Looking at a CEO’s personal finances can tell you how comfortable a company is with debt.
A new academic study found that corporations with higher levels of debt tend to have CEOs who also owe more on their own homes, according to a news release from Ohio State University.
Firms whose CEOs have home mortgages have more debt — about 4 percentage points more — than firms whose CEOs do not take out a mortgage to finance their primary personal residence, the release said.
“It’s not just the characteristics of the firm or the industry that determine a company’s debt choices. Our findings suggest that you have to also look at the personal characteristics of the CEO to fully explain these financial decisions,” Anil Makhija, co-author of the study and a finance professor at Ohio State University’s Fisher College of Business.
Makhija conducted the study with Henrik Cronqvist, professor of economics and finance at Claremont McKenna College, and Scott Yonker, a graduate student at the Fisher College.
Their study involved a sample of 1,351 CEOs. Results showed that the average CEO bought his or her home for $1.65 million in 2005 dollars. The average house was 5,180 square feet, had four bedrooms, and about 11 rooms in total, the release said.
Results showed that 67 percent of the corporate leaders used a mortgage when they purchased their home.
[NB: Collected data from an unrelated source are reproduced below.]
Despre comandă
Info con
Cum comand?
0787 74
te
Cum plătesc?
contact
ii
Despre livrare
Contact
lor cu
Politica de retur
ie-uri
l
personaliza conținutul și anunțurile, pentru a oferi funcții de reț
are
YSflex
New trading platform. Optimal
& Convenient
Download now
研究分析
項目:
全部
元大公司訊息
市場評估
They borrowed an average of 66 percent of the purchase price.
How the CEOs financed their homes is an indicator of their tolerance for debt, a trait that is difficult to measure otherwise, Makhija said in the release.
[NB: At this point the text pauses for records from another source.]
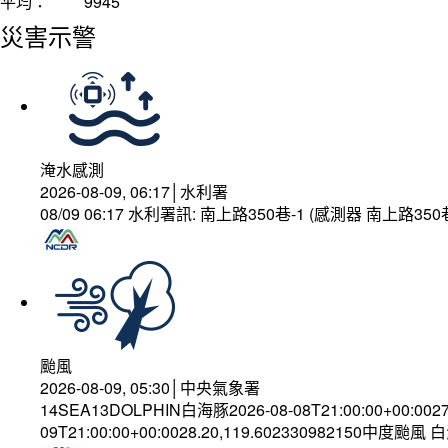
平均：
9945
災害示警
淹水感測
2026-08-09, 06:17│水利署
08/09 06:17 水利署訊: 南上路350巷-1 (感測器 南上路
颱風
2026-08-09, 05:30│中央氣象署
14SEA13DOLPHIN白海豚2026-08-08T21:00:00+00:002
09T21:00:00+00:0028.20,119.602330982150中度颱風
The researchers compared how much debt the CEOs had on their homes with how much debt the firms they led had compiled.
They found a strong positive relationship between personal and corporate debt, even after they took into account a wide variety of factors that could affect either kind of debt, the release said.
“Our study suggests that we have to also look at the personal traits of CEOs, because they can tell us important information about the financial policies of the firms they manage,” Makhija said in the release. “Past research has generally ignored these traits in explaining how firms are financed.”